┌──
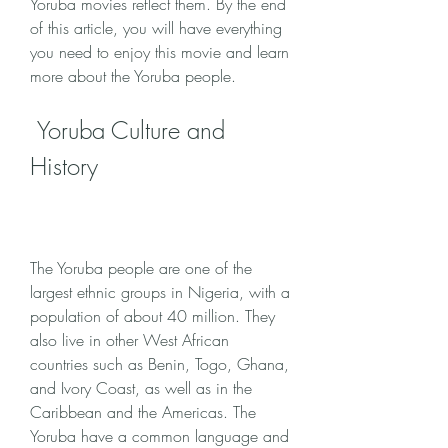
Yoruba movies reflect them. By the end 
of this article, you will have everything 
you need to enjoy this movie and learn 
more about the Yoruba people.
 Yoruba Culture and 
History
The Yoruba people are one of the 
largest ethnic groups in Nigeria, with a 
population of about 40 million. They 
also live in other West African 
countries such as Benin, Togo, Ghana, 
and Ivory Coast, as well as in the 
Caribbean and the Americas. The 
Yoruba have a common language and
└──
EXERCISE OBJECTIVE: Everything from the line holding "of this article, you will have everything" through the last line of the entries should be retyped exactly, with no other lines.

RESPONSE AREA:
of this article, you will have everything 
you need to enjoy this movie and learn 
more about the Yoruba people.
 Yoruba Culture and 
History
The Yoruba people are one of the 
largest ethnic groups in Nigeria, with a 
population of about 40 million. They 
also live in other West African 
countries such as Benin, Togo, Ghana, 
and Ivory Coast, as well as in the 
Caribbean and the Americas. The 
Yoruba have a common language and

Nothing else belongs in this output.